American media's new pro-Israel bias: the same party line at the wrong time Evolving conversations on the ground demand probing questions on-air; So why does TV news look like a Netanyahu ad?

    Friday, August 01, 2014   No comments
Here are a few questions you won’t hear asked of the parade of Israeli officials crossing US television screens during the current crisis in Gaza:
  • What would you do if a foreign country was occupying your land?
  • What does it mean that Israeli cabinet ministers deny Palestine’s right to exist?
  • What should we make of a prime minister, Binyamin Netanyahu, who as opposition leader in the 1990s addressed a rally under a banner reading “Death to Arafat” a year after the Palestinian leader signed a peace accord with Israel?
These are contentious questions, to be sure, and with complicated answers. But they are relevant to understanding of the Israeli-Palestinian conflict today. They also parallel the issues routinely raised by American journalists with Palestinian officials, pressing to consider how the US would react if it were under rocket fire from Mexico, to explain why Hamas won’t recognise Israel and to repudiate Palestinian anti-Semitism.
But it’s a feature of much mainstream journalism in the US, not just an issue of coverage during the last three weeks of the Gaza crisis, that while one set of questions gets asked all the time, the other is heard hardly at all.
In years of reporting from and about Israel, I’ve followed the frequently robust debate in its press about whether Netanyahu really wants a peace deal, about the growing power of right-wing members inside the Israeli cabinet opposed to a Palestinian state, about the creeping air of permanence to the occupation.
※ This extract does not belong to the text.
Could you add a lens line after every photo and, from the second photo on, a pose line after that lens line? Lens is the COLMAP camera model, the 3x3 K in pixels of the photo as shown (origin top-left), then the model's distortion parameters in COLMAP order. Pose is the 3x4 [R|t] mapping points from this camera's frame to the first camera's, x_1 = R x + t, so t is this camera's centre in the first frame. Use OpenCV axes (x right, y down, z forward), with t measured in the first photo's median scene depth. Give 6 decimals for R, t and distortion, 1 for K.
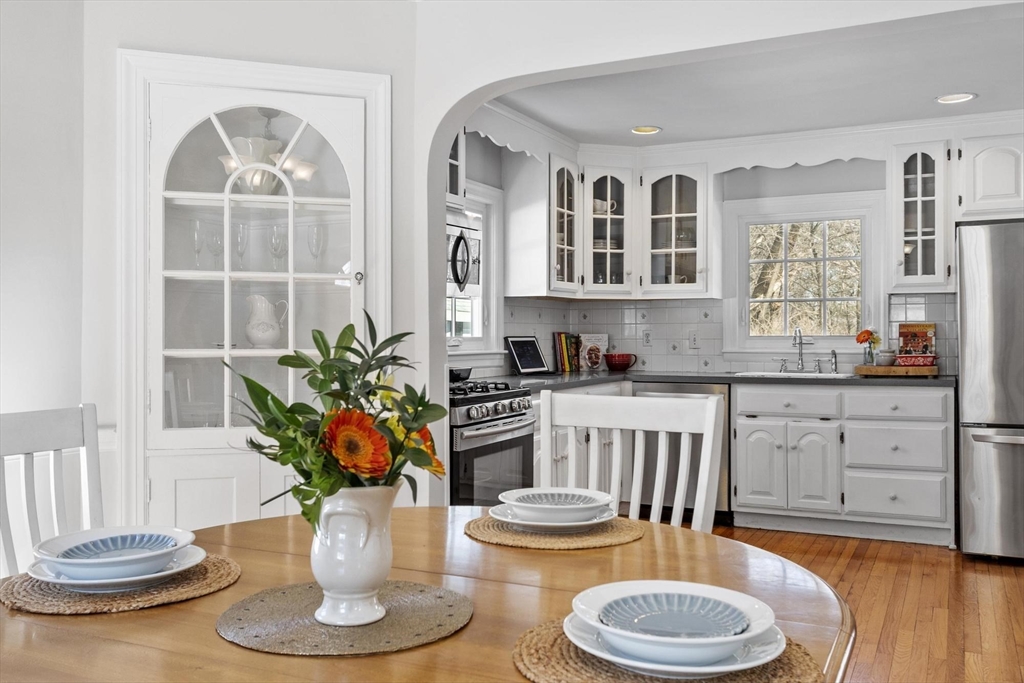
lens RADIAL K [[907.4, 0, 484.4], [0, 907.4, 343.8], [0, 0, 1]] dist [0.016561, -0.001754]
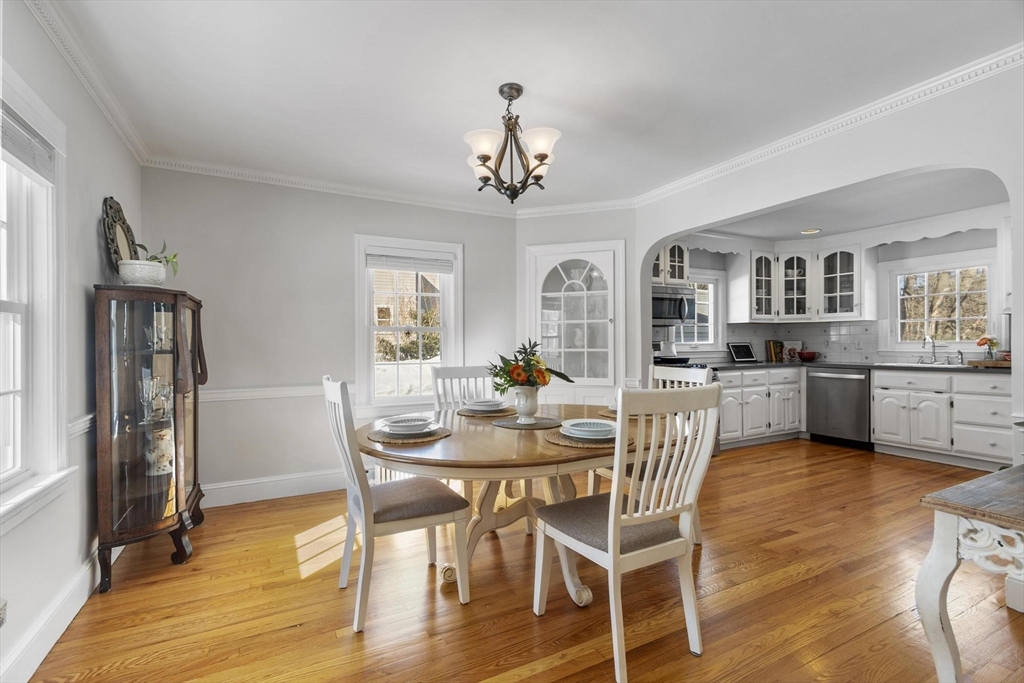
lens RADIAL K [[447.2, 0, 489.1], [0, 447.2, 347.1], [0, 0, 1]] dist [0.002478, 0.000450]
pose [[0.804691, 0.000307, -0.593694, 0.186161], [0.000812, 0.999998, 0.001618, -0.000800], [0.593694, -0.001784, 0.804689, -0.121949]]
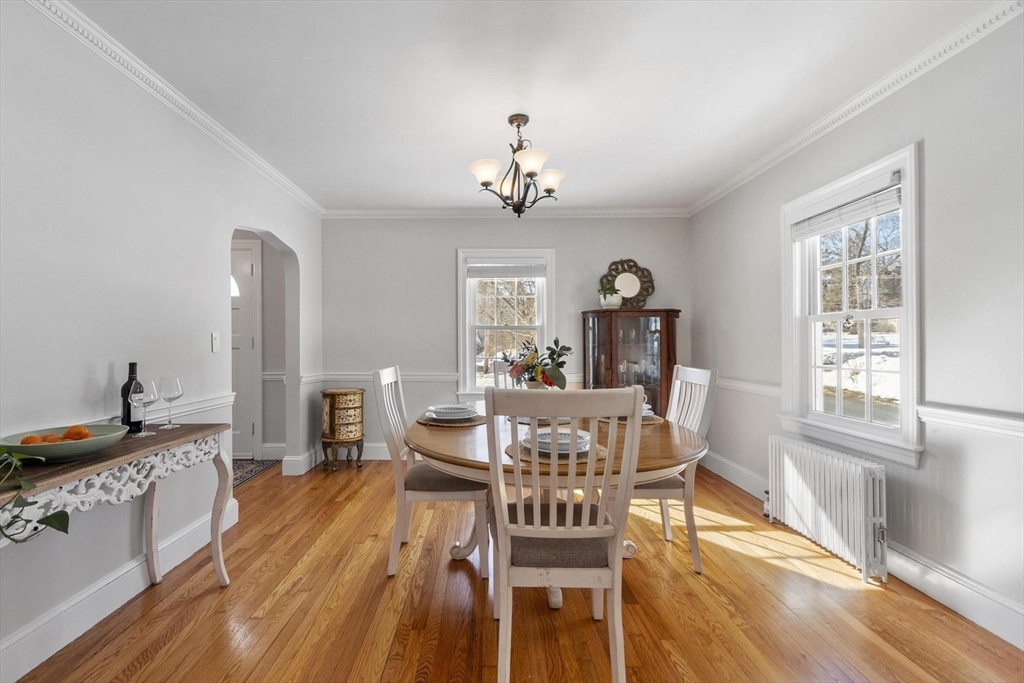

So it has been all the more striking to discover a far narrower discourse in Washington and the notoriously pro-Israel mainstream media in the US at a time when difficult questions are more important than ever. John Kerry, the US secretary of state, and a crop of foreign leaders have ratcheted up warnings that the door for the two-state solution is closing, in no small part because of Israel’s actions. But still the difficult questions go unasked.
Take Netanyahu’s appearance on CBS’s Face the Nation on Sunday. The host, Bob Schieffer, permitted the Israeli leader to make a lengthy case for the his military’s ground attack, guiding him along with one sympathetic question after another. Finally, after describing Netanyahu’s position as “very understandable”, Schieffer asked about dead Palestinian civilians – but only to wonder if they presented a public relations problem in “the battle for world opinion”.